:: Trecho de origem

A principal versão da “teoria da captura” foi formulada nos EUA, nos anos 70, por economistas da Escola de Chicago, sendo naquele país também conhecida como “teoria econômica da regulação”. Sua idéia básica é que reguladores e regulados, nas diversas indústrias, agindo de modo auto-interessado e racional, aliam-se e, assim, capturam a política regulatória. A regulação econômica insere-se numa estrutura racional de oferta e demanda. Pelo lado da demanda, estão os grupos de interesse ligados às diversas indústrias, que desejam regulação em seu próprio benefício, conhecem os interesses dos reguladores (políticos e elites da burocracia pública) – dinheiro para financiar campanhas eleitorais, votos e cargos (nos setores privado ou público) – e lhes oferecem vantagens em troca de política regulatória. No lado da oferta, estão os políticos (incluindo a burocracia governamental), que, cientes de que os grupos de interesse querem regulação a seu favor, se dispõem a barganhá-la. Assim, estruturam-se as condições para a troca entre atores do setor público e agentes do mercado no processo decisório de política regulatória.
As fontes empíricas férteis para tornar evidente a captura rentista-financeira da política macroeconômica brasileira são várias. Pode-se, a título de exercício exploratório, agrupá-las em três grandes grupos: 1) indicadores econômicos; 2) instituições econômicas e jurídicas e gestão pública; 3) instituições políticas e política competitiva. A cada um desses grupos é possível vincular inúmeras vias de investigação empírica que dêem plausibilidade à apreensão racional de um efetivo sistema de captura das políticas monetária e fiscal por grupos de interesse financeiro.

::::
:: Material listado

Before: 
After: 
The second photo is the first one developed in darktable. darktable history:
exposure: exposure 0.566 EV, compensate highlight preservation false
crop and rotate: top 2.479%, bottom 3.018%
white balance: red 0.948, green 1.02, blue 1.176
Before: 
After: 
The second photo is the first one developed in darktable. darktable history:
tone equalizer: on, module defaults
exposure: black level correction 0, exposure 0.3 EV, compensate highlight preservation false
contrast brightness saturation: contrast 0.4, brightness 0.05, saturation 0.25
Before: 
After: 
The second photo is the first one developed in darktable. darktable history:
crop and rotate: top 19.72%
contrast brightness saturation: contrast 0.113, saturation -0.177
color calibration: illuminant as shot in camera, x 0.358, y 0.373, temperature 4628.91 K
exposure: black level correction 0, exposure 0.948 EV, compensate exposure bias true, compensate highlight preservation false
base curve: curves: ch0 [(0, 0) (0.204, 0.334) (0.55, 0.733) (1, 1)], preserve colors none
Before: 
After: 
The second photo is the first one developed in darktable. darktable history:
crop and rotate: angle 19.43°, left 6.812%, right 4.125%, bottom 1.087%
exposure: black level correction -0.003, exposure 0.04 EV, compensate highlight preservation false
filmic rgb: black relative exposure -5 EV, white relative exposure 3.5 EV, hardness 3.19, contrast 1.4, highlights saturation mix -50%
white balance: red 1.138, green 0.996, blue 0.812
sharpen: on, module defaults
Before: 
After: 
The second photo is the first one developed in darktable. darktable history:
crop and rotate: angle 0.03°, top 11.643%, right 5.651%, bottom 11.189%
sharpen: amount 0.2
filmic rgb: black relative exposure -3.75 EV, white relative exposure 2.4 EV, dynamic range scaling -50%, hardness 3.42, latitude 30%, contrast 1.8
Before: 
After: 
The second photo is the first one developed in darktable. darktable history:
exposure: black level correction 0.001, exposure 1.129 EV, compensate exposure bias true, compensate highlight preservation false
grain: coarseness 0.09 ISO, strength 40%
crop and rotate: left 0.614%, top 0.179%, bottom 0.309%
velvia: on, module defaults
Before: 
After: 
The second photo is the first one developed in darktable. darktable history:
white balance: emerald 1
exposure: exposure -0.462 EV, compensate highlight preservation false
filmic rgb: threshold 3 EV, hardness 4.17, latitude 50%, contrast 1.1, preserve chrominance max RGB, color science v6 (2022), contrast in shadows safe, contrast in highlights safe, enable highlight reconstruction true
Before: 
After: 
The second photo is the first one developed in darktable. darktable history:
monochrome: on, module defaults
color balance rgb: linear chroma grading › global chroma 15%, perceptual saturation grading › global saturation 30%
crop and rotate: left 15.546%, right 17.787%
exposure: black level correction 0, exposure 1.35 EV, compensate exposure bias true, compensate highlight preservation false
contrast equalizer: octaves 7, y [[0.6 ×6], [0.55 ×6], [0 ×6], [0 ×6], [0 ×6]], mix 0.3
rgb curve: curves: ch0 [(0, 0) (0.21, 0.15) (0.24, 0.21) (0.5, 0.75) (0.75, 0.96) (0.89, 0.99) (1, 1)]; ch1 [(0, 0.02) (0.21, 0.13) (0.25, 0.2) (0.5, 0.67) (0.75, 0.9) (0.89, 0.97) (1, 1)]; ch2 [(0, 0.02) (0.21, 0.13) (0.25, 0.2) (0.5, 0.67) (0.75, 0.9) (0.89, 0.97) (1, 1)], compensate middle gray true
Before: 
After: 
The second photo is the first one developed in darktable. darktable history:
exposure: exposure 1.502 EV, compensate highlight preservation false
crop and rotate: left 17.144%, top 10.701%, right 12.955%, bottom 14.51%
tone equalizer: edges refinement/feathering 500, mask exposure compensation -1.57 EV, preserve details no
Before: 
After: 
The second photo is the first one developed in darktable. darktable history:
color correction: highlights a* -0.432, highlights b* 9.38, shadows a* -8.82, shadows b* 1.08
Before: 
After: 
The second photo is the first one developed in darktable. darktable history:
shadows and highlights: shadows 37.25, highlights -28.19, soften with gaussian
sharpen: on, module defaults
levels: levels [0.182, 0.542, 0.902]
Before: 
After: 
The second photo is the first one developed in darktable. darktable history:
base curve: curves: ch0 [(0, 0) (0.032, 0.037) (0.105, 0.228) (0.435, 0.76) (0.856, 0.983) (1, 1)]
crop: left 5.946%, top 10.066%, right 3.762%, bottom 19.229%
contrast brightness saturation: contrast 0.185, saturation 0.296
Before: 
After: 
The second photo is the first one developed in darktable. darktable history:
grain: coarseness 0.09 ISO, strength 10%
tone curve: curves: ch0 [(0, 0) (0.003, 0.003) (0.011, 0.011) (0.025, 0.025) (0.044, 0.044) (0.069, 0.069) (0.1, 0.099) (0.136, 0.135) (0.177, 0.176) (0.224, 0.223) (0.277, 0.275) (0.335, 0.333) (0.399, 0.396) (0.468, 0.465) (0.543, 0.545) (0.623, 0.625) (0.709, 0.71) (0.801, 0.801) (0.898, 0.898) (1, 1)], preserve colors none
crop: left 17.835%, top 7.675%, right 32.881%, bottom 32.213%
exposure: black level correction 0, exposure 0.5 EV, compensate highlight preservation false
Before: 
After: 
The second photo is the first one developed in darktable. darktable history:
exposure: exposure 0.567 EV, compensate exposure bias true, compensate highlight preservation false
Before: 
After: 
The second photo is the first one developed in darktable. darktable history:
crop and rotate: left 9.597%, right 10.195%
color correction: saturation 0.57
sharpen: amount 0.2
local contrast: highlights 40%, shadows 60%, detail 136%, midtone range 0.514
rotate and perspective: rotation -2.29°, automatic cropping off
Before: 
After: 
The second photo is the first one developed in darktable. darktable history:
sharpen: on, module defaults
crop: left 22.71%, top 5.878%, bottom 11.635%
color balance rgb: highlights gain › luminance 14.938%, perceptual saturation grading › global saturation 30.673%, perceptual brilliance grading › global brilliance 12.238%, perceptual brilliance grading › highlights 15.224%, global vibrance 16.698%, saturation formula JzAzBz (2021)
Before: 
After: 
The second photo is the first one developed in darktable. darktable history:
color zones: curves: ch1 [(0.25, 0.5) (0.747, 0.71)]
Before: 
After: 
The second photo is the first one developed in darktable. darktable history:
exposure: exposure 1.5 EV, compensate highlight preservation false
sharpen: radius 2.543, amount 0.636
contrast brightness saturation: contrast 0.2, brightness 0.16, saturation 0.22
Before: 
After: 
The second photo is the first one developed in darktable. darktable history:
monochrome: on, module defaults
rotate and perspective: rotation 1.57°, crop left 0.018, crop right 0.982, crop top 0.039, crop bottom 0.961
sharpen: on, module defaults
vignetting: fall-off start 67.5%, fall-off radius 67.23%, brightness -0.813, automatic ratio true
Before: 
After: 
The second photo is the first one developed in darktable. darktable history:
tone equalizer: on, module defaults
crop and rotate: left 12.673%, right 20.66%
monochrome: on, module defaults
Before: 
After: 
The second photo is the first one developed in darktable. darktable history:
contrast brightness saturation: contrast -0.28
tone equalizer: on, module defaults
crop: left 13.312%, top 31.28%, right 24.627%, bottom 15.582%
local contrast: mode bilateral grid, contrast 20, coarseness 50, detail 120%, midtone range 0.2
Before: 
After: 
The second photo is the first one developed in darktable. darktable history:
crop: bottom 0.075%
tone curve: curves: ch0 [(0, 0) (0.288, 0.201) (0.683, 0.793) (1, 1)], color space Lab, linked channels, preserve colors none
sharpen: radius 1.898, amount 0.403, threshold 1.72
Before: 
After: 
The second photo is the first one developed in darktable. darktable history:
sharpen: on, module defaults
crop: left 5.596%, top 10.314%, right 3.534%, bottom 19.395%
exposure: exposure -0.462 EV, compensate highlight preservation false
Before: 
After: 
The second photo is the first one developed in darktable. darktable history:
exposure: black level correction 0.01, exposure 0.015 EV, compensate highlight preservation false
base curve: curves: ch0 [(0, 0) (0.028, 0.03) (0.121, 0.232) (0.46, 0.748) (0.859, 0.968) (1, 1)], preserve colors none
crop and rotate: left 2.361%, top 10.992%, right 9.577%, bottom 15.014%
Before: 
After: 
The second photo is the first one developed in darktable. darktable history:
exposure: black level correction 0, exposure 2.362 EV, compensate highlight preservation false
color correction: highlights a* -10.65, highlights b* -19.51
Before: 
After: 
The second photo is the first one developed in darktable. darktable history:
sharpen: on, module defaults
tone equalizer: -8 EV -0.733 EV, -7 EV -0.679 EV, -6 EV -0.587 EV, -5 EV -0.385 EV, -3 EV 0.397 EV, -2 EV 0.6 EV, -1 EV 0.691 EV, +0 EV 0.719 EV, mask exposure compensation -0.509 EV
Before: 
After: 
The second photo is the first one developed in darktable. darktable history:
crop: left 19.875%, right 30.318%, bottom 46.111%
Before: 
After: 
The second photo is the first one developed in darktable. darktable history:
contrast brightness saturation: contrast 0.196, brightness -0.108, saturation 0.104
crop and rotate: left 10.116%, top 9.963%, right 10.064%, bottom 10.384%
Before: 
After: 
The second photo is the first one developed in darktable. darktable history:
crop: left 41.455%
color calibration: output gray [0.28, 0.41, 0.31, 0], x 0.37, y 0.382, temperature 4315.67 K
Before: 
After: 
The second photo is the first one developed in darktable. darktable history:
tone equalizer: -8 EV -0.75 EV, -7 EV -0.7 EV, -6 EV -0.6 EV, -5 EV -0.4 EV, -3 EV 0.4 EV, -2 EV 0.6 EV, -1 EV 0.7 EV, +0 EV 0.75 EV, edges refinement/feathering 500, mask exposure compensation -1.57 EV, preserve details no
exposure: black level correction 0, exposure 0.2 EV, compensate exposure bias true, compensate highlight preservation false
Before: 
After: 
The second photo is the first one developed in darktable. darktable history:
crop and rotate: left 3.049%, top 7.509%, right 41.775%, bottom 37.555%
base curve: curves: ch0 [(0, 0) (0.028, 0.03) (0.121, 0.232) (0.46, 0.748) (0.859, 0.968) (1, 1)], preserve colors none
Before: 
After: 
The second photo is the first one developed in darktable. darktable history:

::::

- O problema
Reproduza fielmente a passagem do trecho de origem entre “As fontes empíricas” e “de interesse financeiro.”, inclusive. O material não guarda relação com o trecho de origem.

- Solução da tarefa
As fontes empíricas férteis para tornar evidente a captura rentista-financeira da política macroeconômica brasileira são várias. Pode-se, a título de exercício exploratório, agrupá-las em três grandes grupos: 1) indicadores econômicos; 2) instituições econômicas e jurídicas e gestão pública; 3) instituições políticas e política competitiva. A cada um desses grupos é possível vincular inúmeras vias de investigação empírica que dêem plausibilidade à apreensão racional de um efetivo sistema de captura das políticas monetária e fiscal por grupos de interesse financeiro.